Redux is not bad
If you are in tech twitter, especially in the JS part, you definitely read something about how bad redux is. Let me disagree :)
Yes, redux is complex, but not because of redux itself but because of the domain. We, as an industry, figured out that managing data is a complex activity a long time ago. So we invent all sorts of stuff to make life easier, including a couple of languages explicitly designed for data management. If you think this is an old man's tail, look around, and you will find a live DBA. But when the time comes to frontend, we somehow forget about all of that and treat app state management as unimportant. That must be the opposite. The frontend is, arguably, the second, after finances, important thing. Because if you mess up finances, you most probably go to jail. If you mess up your frontend, you will probably not have any finances to begin with (who wants to use software that feels slow and glitchy, right?). And the most crucial thing in your front end is the state. So yeah, if your app is complex, then you will have a complex state, which is complex by definition. But it Is not complicated unless you make it. Redux, like any other generic tool, does not prevent you from making your code complicated.

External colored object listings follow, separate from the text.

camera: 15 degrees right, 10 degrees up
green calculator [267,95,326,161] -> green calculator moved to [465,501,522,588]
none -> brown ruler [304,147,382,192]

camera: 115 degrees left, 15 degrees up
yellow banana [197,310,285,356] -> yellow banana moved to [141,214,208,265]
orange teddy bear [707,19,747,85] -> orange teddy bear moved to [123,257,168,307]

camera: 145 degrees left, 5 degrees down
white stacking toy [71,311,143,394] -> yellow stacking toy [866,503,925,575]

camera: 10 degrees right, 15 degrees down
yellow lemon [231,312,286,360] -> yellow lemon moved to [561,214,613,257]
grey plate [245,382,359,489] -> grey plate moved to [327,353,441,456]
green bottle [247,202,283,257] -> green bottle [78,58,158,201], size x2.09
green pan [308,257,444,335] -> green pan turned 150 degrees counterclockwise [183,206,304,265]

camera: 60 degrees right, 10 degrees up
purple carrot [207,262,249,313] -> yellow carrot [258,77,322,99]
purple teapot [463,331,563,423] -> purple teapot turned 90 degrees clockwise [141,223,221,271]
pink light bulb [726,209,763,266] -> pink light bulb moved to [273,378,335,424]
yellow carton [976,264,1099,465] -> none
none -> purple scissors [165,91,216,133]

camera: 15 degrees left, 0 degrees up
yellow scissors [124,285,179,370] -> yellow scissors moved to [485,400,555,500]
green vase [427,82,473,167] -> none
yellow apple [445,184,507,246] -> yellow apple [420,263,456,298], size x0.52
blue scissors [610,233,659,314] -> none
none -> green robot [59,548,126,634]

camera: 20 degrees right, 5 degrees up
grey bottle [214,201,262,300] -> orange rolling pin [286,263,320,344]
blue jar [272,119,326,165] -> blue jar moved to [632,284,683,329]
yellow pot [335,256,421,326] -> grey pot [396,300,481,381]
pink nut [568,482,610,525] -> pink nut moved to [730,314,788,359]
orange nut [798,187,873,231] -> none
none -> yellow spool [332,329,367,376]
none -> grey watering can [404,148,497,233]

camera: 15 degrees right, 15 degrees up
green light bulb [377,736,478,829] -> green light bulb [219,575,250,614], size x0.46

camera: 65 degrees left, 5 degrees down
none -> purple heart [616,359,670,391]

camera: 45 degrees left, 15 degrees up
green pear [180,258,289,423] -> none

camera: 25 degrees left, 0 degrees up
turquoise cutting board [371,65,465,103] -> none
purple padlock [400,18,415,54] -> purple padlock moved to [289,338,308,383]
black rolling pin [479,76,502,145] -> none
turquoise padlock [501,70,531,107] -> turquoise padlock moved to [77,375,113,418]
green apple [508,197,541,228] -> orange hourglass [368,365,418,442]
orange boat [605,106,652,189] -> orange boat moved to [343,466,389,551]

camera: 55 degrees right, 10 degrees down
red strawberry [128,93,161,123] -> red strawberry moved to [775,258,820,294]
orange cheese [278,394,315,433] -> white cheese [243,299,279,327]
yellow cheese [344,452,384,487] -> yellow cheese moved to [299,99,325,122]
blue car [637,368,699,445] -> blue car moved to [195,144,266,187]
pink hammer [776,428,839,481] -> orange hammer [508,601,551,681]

And, yes, redux requires some boilerplate code. But, let's stop for a minute and think about it. Redux is a state management tool. And the state is data. I can say from my experience that if you want your data to have predictable properties, you will define models with types and relationships between them — every time. So yeah, it is a boilerplate, but it is a small price to pay for consistent data flow. You can argue with me about that, but before you do, take to account two things:
- predictability - at any moment of a lifetime, you can easily take/load a snapshot of the whole application state. With this feature, application support and debugging became an easy task instead of a hard burden. I will happily trade any complication during the support lifecycle on 10x difficulties during development time because I know that my today's code will become legacy tomorrow.
- performance - some time ago, I tried all the options on the market. Redux was the fastest. Not by a significant margin, but I had to take into account devices with very slow CPUs, so every fraction of a millisecond on my desktop translated to milliseconds on a device. And yeah, that led me to the “discovery” of this simple truth - if you add something on top of Object.assign (what every state manager is doing), you will pay the price in performance.
What I am trying to say: if you hope that some state library will magically make state of your app better - I have bad news for you. Most probably, the problem is not Redux, and you need to rethink your approach in general. At this point, I feel like I must give some examples, but I won’t. Because every app is different every example will be bad for some cases. Advice that helped me - remove all logic from the reducer, and keep your actions as simple as possible. Usually I end up with a way to dispatch array of actions when I need complex state change.